A rare Irish chalice dating back to the 15th century is on display at the Irish American Heritage Museum in Albany, New York.
The gilt chalice, which was looted and taken to England following the Reformation in the 16th century, is currently on a tour of the US after being purchased by Irish entrepreneur Martin Dunphy, who brought the chalice back to Ireland after it was discovered in a barn in Dorset, England.
The rare Irish chalice was auctioned in 2021 by the UK-based Duke's Fine Art Auctions.
The Irish American Heritage Museum in upstate New York is the first museum in the US to display the chalice, which was recently used to celebrate mass by Bishop Michael Burbidge of the Diocese of Arlington in Virginia at the Basilica of the National Shrine of the Immaculate Conception in Washington DC.
Elizabeth Stack, the executive director of the Irish American Heritage Museum, told the Times Union that the chalice is "important to the Irish story."
"A lot of these objects were lost during the Reformation. To be able to display one in America is very exciting," Stack said.

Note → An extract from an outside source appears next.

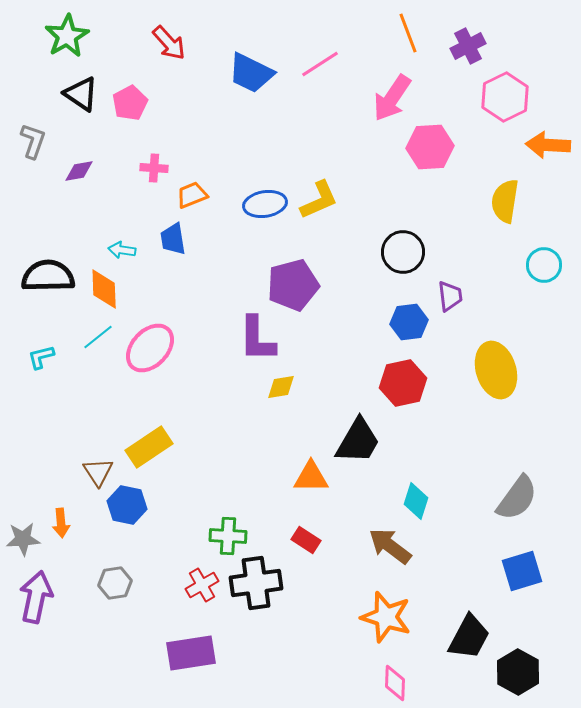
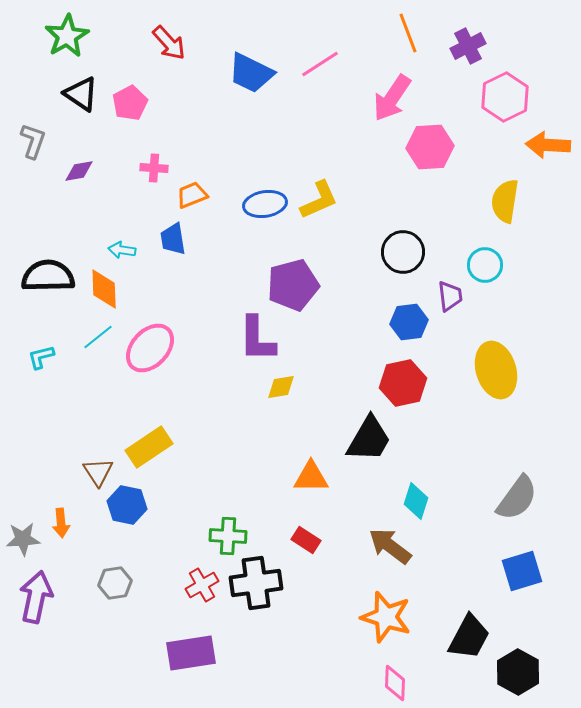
cyan circle at (544, 265): moved 59 px left
black trapezoid at (358, 441): moved 11 px right, 2 px up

"Even though this is a very simple chalice, it is a great example of the craftsmanship that existed in Ireland in the time. It shows the determination of Irish Catholicism to survive despite the brutality of the monasteries and the Reformation."
The chalice dates back to 1480 and is one of the few surviving chalices from the era, the museum said.
The chalice, which will remain in the Irish American Heritage Museum until the end of May before being moved on to several other institutions, will be featured during the online lecture "Monastic Life in Pre-Reformation Ireland" with Dr. Małgorzata Krasnodębska-D'Aughton, Senior Lecturer at the School of History in University College Cork, on April 26.
It is not the only Irish chalice with a connection to the US.
Last year, a 400-year-old Irish chalice was returned to Leitrim after being discovered in Cincinnati in 2017,
The Muintir Eolais Chalice, which has been described as the "wandering symbol of Irish faith", was given to the Jamestown Franciscan Friary in south County Leitrim in 1644.
Jamestown fell to Cromwellian forces less than 10 years later on March 19, 1653, and the religious order was ordered to leave the county.
However, the priests took to the woods and mountains to perform mass in secret during Oliver Cromwell's invasion, taking the chalice with them.
It is not known how the chalice ended up in the US, but it is believed that the Franciscans brought it to Santa Fe or Albuquerque in the years after the Irish Famine.
The chalice was later discovered in the Mount Saint Joseph convent of the Sisters of Charity in Cincinnati, Ohio.